DOCUMENT TEXT:
★ ★ ★ ★

There are many different ways to navigate through the madness of March, but the way to make the tournament the most fun to watch—and the brackets the most fun to fill out—is to diversify.
Some people find more integrity in having just one bracket each year, as if winning a tournament challenge with your friends or taking home first prize in the office pool has anything to do with integrity. It has to do with winning, so who really cares if you won on your first or your 50th bracket as long as you take home the cash and/or bragging rights year after year?
Think of the NCAA tournament bracket as a stock portfolio. Why would you put all your money on one stock—even a safe pick without a lot of risk—if you could diversify and throw a little extra juice on a few stocks with a tad more upside?
Remember, even in a year like this with a wide-open field, most people will pick the top seeds to win it all. Throwing in an upset-laden bracket could be a high risk, but it may yield enormous reward in your neighborhood pool.
With that, here are some tips for filling out multiple NCAA tournament brackets. As always, the first tip is to never invest so much that you can't enjoy the tournament for what it is…flat-out madness.
Your first bracket should be your "Bragging Rights Bracket," filled out as if you had just one bracket for the entire tournament. This should be the only bracket you bring with you to the bars to watch the first weekend's action, high-fiving those perfect strangers who also picked San Diego State to upset Michigan and Oregon to get to the Sweet 16.
If you fill out multiple brackets, you will undoubtedly meet up with those snobs who think it's unfair or somehow cheating the spirit of the brackets to pick more than one. This is nonsense.
Most online outlets allow you to fill out up to five brackets for a reason, and if you're in a money game, you're adding in the extra scratch for your second and third brackets, so who really cares about having more than one?
Still, to appease those bracket purists, select one bracket to be your Bragging Rights Bracket and go with that in any fight. If your Bragging Rights Bracket gets busted, remember, you still have options to win the money and/or glory with another entry.
For me, this year is particularly hard because a lot of the teams I expected to advance in my Bragging Rights Brackets got horrible draws. North Carolina got a terrible draw as a No. 8 seed having to face Big East team Villanova and then Kansas in Kansas City.
I felt Saint Louis was underseeded on the No. 4 line, yet it would have been somehow better off getting a No. 6 seed. Temple got in, but it has to face a No. 8 seed in N.C. State that can be really dangerous.
My sleepers are all dead before the games even start.
That's why my Bragging Rights Bracket has very few major upsets this year and ends up with an Elite Eight of Louisville, Michigan State, Wisconsin, New Mexico, Michigan, Georgetown, Indiana and Miami, with a Final Four of Louisville, New Mexico, Michigan and Indiana.
I have Indiana over Louisville for the title (for now). I don't expect to be right, but if I am, you will surely hear about it.

★ ★ ★ ★

PROVIDED INFORMATION:
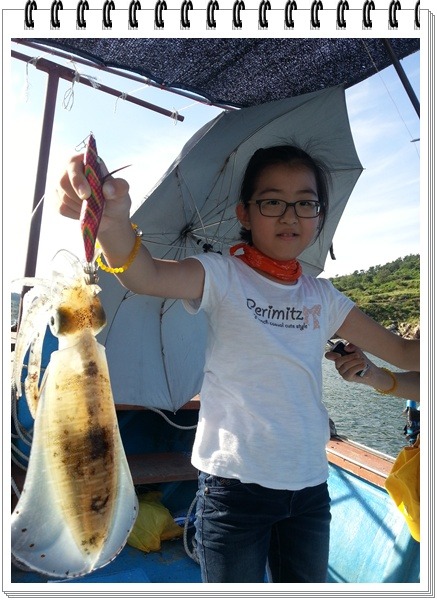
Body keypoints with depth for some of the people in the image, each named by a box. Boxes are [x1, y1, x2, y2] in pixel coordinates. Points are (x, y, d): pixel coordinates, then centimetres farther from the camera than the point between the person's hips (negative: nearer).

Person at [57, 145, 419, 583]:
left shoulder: (322, 296, 6)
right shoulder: (223, 276, -9)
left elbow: (402, 352, 7)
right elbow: (146, 276, -30)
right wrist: (112, 221, -50)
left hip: (310, 485, 5)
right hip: (235, 482, -5)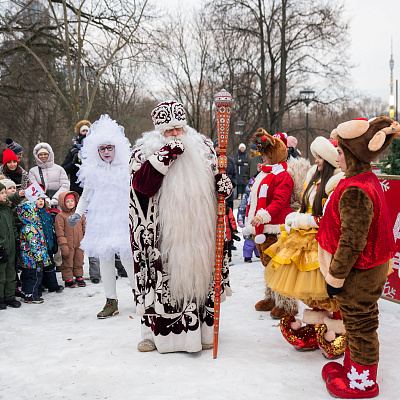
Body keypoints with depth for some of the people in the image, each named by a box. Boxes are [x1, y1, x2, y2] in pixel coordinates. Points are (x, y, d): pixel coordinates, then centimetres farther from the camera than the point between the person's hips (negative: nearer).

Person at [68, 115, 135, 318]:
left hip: (123, 220, -2)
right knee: (105, 259, 4)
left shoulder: (128, 169, 1)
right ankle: (111, 302, 16)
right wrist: (77, 213, 6)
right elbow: (85, 197, 17)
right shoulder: (92, 172, 7)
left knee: (127, 258, -7)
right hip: (101, 222, 3)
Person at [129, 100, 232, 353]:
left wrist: (224, 181, -2)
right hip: (163, 234, -3)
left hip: (198, 233, 3)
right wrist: (165, 156, -21)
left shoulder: (202, 148, 10)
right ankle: (156, 332, 17)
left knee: (198, 276, 9)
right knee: (163, 278, 1)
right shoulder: (146, 151, 0)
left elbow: (216, 173, 21)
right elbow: (142, 185, -16)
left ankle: (200, 331, 22)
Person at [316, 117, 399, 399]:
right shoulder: (369, 179, 5)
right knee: (359, 323, 23)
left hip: (359, 274, -10)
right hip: (373, 269, 10)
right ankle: (353, 366, 40)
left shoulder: (355, 191, -28)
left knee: (360, 325, 7)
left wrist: (336, 277, -17)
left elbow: (352, 242, -28)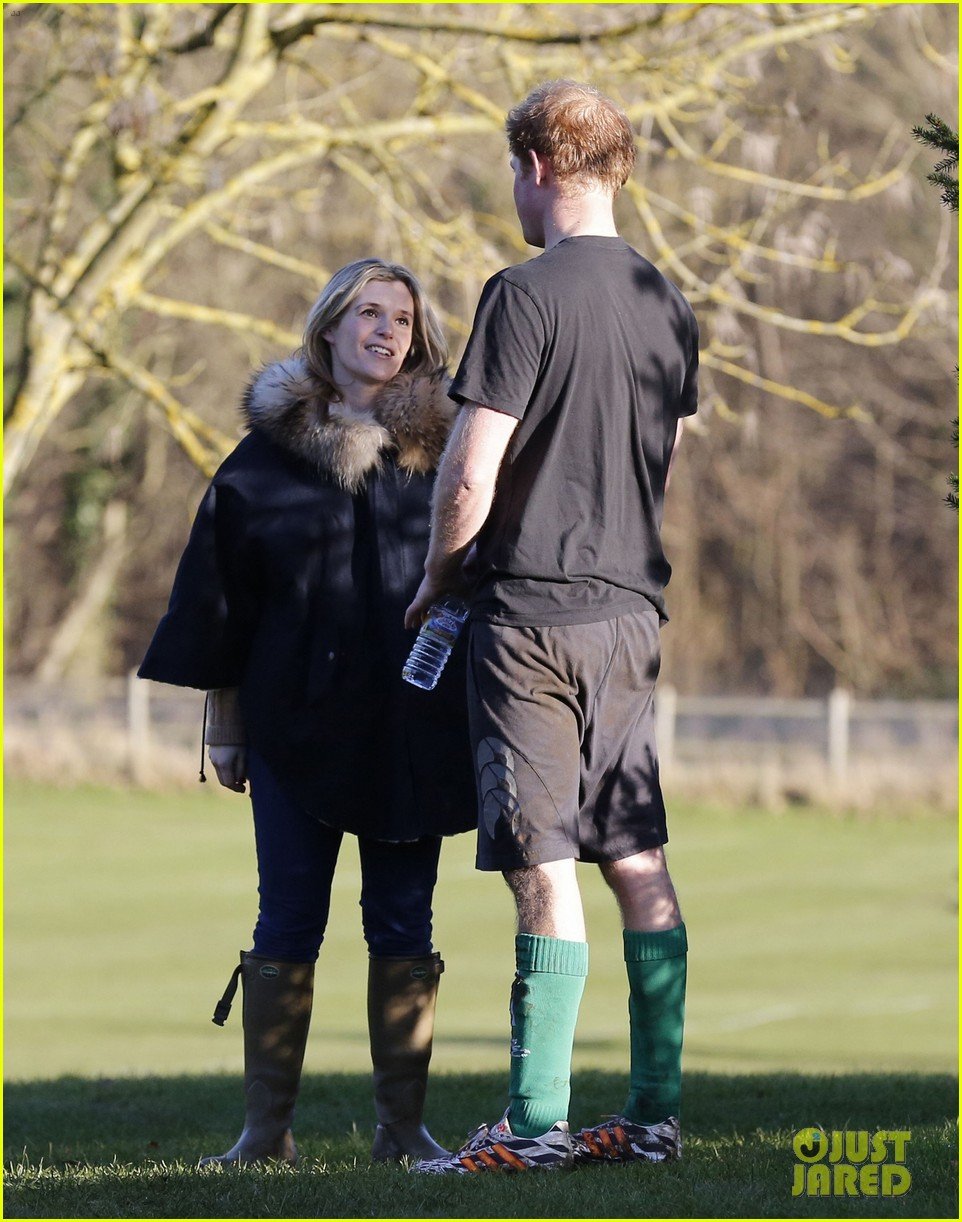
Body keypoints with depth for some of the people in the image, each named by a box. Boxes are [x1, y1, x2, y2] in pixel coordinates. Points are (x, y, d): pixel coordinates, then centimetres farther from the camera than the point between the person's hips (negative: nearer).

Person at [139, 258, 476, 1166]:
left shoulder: (441, 450, 3)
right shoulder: (269, 453, 2)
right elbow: (223, 595, 6)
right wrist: (221, 718, 3)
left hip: (412, 731, 1)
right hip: (296, 721, 0)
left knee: (403, 922, 3)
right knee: (287, 923, 1)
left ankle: (403, 1123, 8)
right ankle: (266, 1127, 4)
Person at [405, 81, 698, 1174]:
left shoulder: (526, 296, -13)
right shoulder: (667, 306, 9)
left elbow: (470, 479, -15)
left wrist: (436, 575, 1)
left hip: (532, 611, -7)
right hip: (630, 608, 7)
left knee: (545, 869, -7)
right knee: (638, 865, 9)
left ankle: (537, 1123, -6)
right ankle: (654, 1113, 10)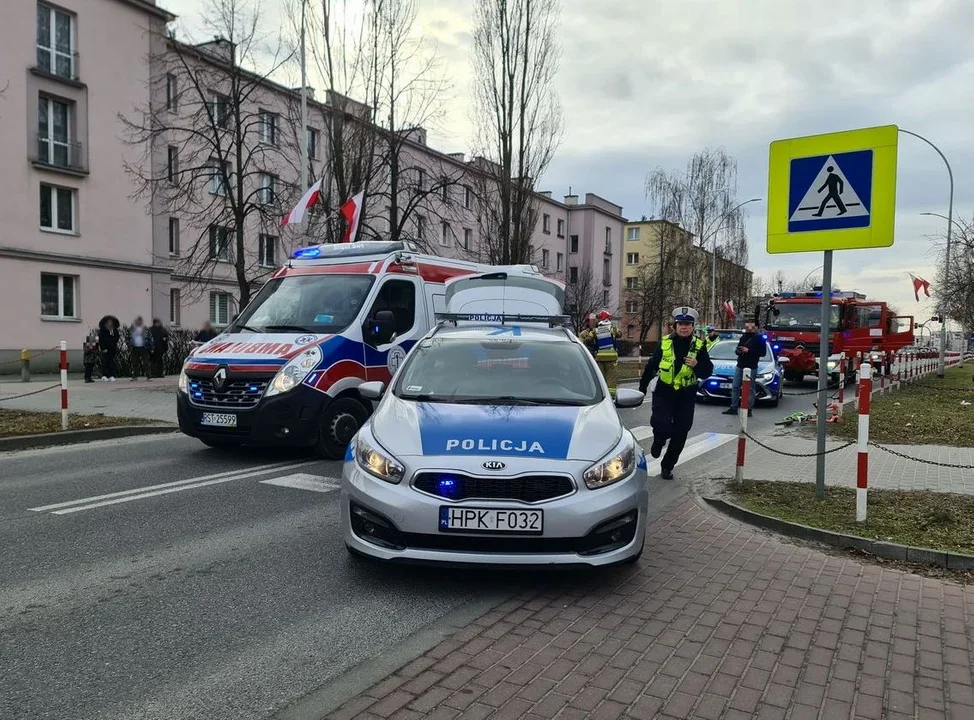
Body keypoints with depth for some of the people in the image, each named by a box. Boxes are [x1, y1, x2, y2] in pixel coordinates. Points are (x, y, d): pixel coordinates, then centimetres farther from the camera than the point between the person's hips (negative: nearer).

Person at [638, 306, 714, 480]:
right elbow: (651, 366, 6)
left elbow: (707, 372, 0)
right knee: (662, 425, -20)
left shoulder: (699, 346, -1)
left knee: (680, 433, 6)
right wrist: (642, 388, 9)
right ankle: (658, 441, 17)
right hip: (664, 392, -1)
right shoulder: (665, 342, -2)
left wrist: (696, 365, -22)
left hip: (686, 395, 2)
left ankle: (667, 466, 25)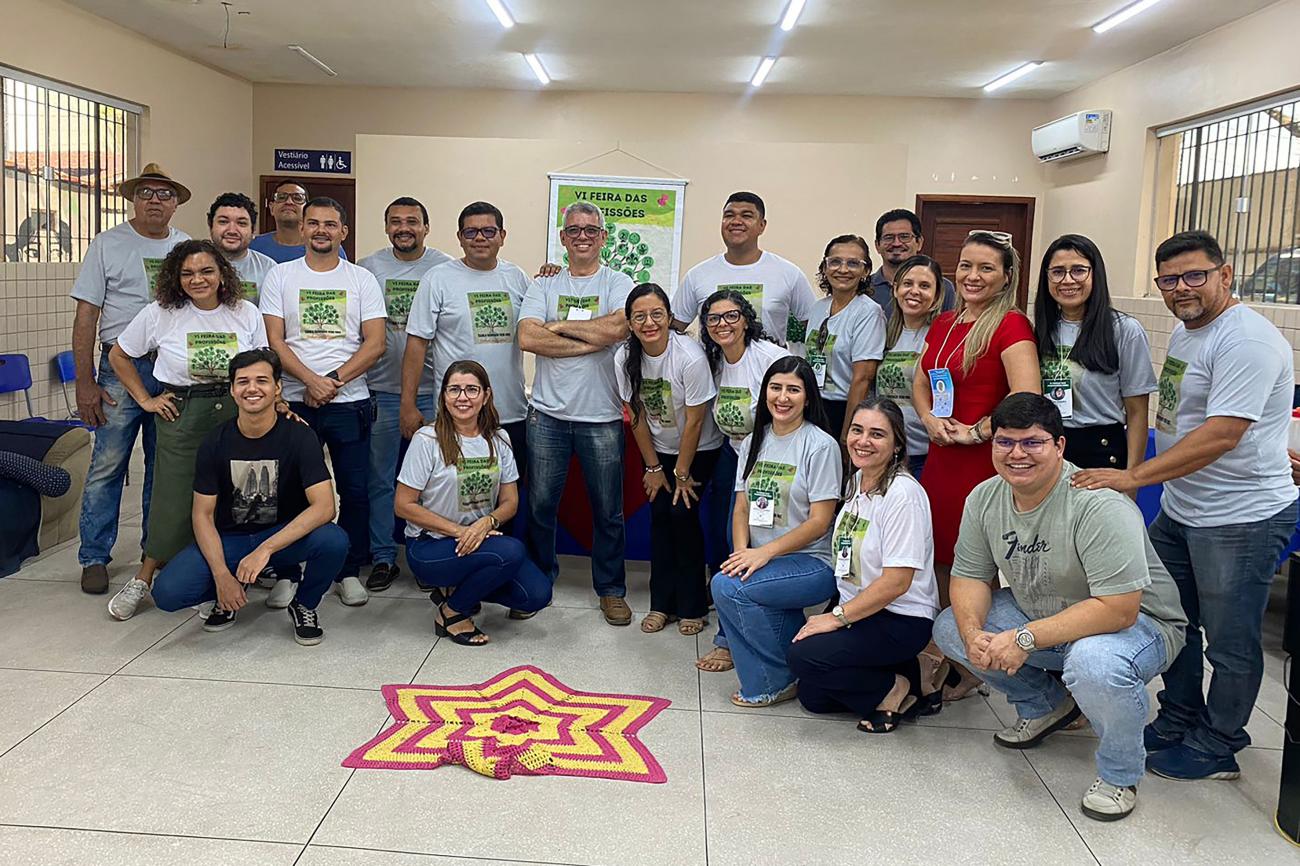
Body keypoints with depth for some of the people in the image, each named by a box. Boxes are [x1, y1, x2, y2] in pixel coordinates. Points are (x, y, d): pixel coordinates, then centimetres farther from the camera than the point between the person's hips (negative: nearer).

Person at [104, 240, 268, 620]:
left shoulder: (246, 313, 1)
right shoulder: (160, 314, -3)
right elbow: (118, 355, 9)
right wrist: (145, 400, 4)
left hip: (237, 413, 2)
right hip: (181, 416, -1)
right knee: (175, 500, 0)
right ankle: (142, 580, 18)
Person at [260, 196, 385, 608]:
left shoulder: (362, 280, 6)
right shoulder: (280, 276, 6)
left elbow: (375, 343, -2)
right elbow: (274, 340, -1)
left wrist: (334, 380, -12)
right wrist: (311, 380, -15)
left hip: (350, 402, 0)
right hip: (294, 401, 0)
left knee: (355, 490, 3)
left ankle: (350, 573, 17)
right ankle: (286, 573, 17)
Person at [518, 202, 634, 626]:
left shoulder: (617, 283, 3)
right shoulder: (543, 284, 6)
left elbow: (618, 328, -18)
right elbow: (528, 338, -10)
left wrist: (559, 324, -9)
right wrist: (592, 341, -12)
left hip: (602, 418, -1)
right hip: (548, 414, 1)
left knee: (608, 510, 8)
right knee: (540, 506, 9)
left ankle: (611, 589, 24)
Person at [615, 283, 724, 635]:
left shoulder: (690, 357, -29)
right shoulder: (625, 358, -15)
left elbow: (694, 422, -21)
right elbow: (636, 415, -5)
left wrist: (682, 473, -13)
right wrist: (653, 467, -1)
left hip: (699, 450, -4)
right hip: (658, 449, 4)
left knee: (683, 514, -10)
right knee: (659, 516, -1)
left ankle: (693, 606, 5)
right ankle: (662, 603, 11)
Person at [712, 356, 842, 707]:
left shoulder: (821, 445, -9)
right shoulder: (754, 442, 12)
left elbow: (819, 522, -13)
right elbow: (742, 508, 9)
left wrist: (764, 553, -19)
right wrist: (742, 551, -10)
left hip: (812, 562, -6)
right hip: (759, 558, 6)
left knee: (727, 586, -25)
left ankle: (778, 681, -5)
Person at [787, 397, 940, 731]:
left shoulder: (903, 494, -21)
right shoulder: (858, 481, 6)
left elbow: (897, 581, -23)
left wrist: (837, 617, -19)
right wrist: (834, 614, 8)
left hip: (900, 619, -9)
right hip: (857, 609, 9)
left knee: (803, 656, -23)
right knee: (812, 698, 6)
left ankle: (895, 691, -2)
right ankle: (911, 677, 17)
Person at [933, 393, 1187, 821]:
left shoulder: (1100, 507, -30)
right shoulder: (984, 498, -8)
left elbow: (1117, 609, -33)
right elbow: (970, 576, -3)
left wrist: (1026, 640, -35)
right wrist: (973, 634, -24)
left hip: (1135, 622, -7)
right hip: (1037, 615, 7)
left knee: (1094, 664, -39)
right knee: (950, 628, -7)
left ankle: (1120, 774, -6)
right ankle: (1046, 705, 16)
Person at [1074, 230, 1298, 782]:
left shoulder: (1246, 340, -20)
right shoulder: (1184, 331, 10)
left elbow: (1220, 435, -27)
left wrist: (1132, 477, -28)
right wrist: (1139, 477, 9)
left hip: (1240, 518, -9)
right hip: (1179, 509, 9)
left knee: (1229, 643, 7)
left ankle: (1216, 747, 23)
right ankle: (1178, 722, 36)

★ ★ ★ ★

WORK INSTRUCTION 1:
In the bracket article, recast the paragraph beginning "That's why my Bragging Rights Bracket" as a short list that keeps its main facts.
WORK INSTRUCTION 2:
Resume the article on filling out multiple NCAA tournament brackets, picking up right after its final sentence.
The rows have no use here.

REPLY 1:
- The Bragging Rights Bracket has very few major upsets this year.
- Elite Eight: Louisville, Michigan State, Wisconsin, New Mexico, Michigan, Georgetown, Indiana and Miami.
- Final Four: Louisville, New Mexico, Michigan and Indiana.

REPLY 2:
The "Chalk Bracket" is boring and lame and no fun at all until a year like 2008 comes around, when all four No. 1 seeds made it to the Final Four and everyone who picked chalk was rolling in March Madness glory (and money).
The thing is, the last few years have tried to show us a trend that picking chalk is not the way to go, with only one No. 1 seed making the Final Four in the previous two seasons and just two No. 1 seeds in the last three seasons.
Having said that, both of those top seeds—Kentucky last year and Duke in 2010—won the national championship.
The overall record for top seeds in the NCAA tournament is staggering. Since the NCAA tournament field expanded to 64 teams in 1985, 46 No. 1 seeds have made the Final Four out of a possible 112 spots. In comparison, just 24 No. 2 seeds and only 14 No. 3 seeds have made it to the Final Four in the same span.
Oh, but there's more.
Since 2000, No. 1 seeds have won nine national championships, while the No. 2 seeds have won just one title. The No. 3 seeds have won three titles in that time.
Since 1985, when the tournament expanded to 64 teams, No. 1 seeds have won 17 of the 28 titles, while No. 2 seeds have won just four titles. The No. 3 seeds have also won four, and one title has gone to a No. 4, No. 6 and No. 8 seed in the last 28 tournaments.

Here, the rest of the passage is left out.